▶ [TO-DO ITEM]: Wherever a line of the listing holds the string "della", copy that line.

Top of RECORDS PROVIDED

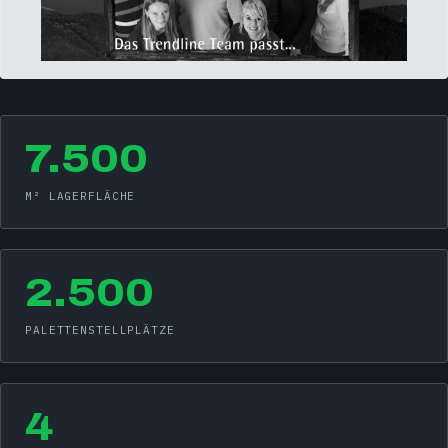
7.500
M² LAGERFLÄCHE
2.500
PALETTENSTELLPLÄTZE
4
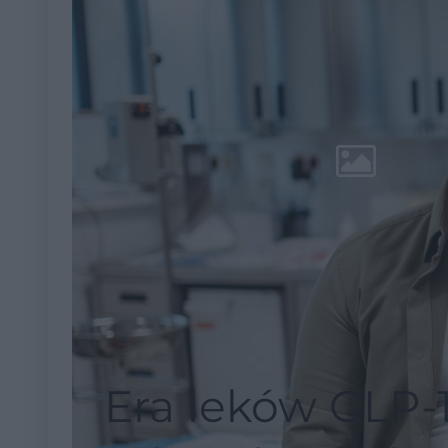
Era leków GLP-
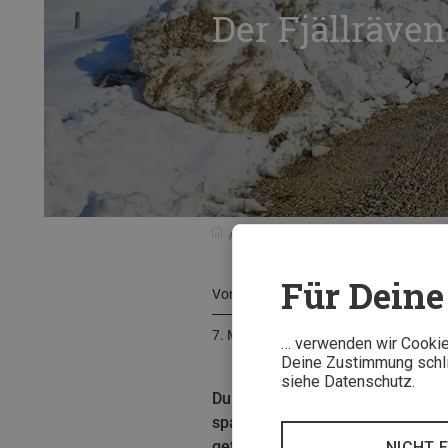
Der Fjällräve
Tests & Neuheiten
Testberichte
Für Deine 
Von
Florian Glott
7. Mai 2026
… verwenden wir Cookies
Deine Zustimmung schlie
siehe Datenschutz.
Du suchst einen Rucksack, der vie
spannendes Experiment – Bergze
getragen.
NICHT 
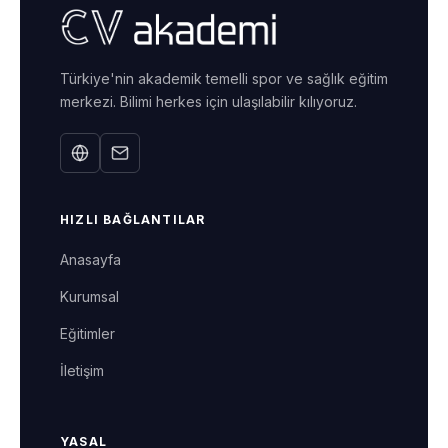
Türkiye'nin akademik temelli spor ve sağlık eğitim
merkezi. Bilimi herkes için ulaşılabilir kılıyoruz.
HIZLI BAĞLANTILAR
Anasayfa
Kurumsal
Eğitimler
İletişim
YASAL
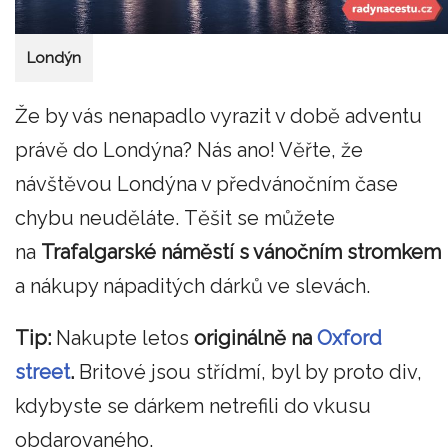
Londýn
Že by vás nenapadlo vyrazit v době adventu
právě do Londýna? Nás ano! Věřte, že
návštěvou Londýna v předvánočním čase
chybu neuděláte. Těšit se můžete
na
Trafalgarské náměstí s vánočním stromkem
a nákupy nápaditých dárků ve slevách.
Tip:
Nakupte letos
originálně na
Oxford
street
.
Britové jsou střídmí, byl by proto div,
kdybyste se dárkem netrefili do vkusu
obdarovaného.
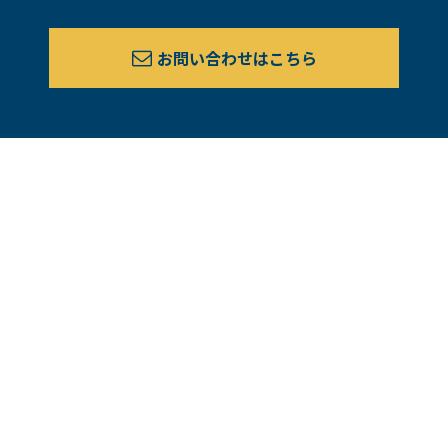
お問い合わせはこちら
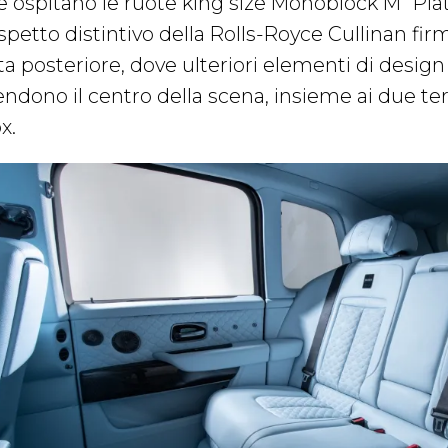
e ospitano le ruote king size Monoblock M “Pla
aspetto distintivo della Rolls-Royce Cullinan fi
ta posteriore, dove ulteriori elementi di design 
ndono il centro della scena, insieme ai due term
x.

Bottom of RECORDS PROVIDED

▶ [ANSWER FOR THE TASK]:
aspetto distintivo della Rolls-Royce Cullinan fi
ndono il centro della scena, insieme ai due term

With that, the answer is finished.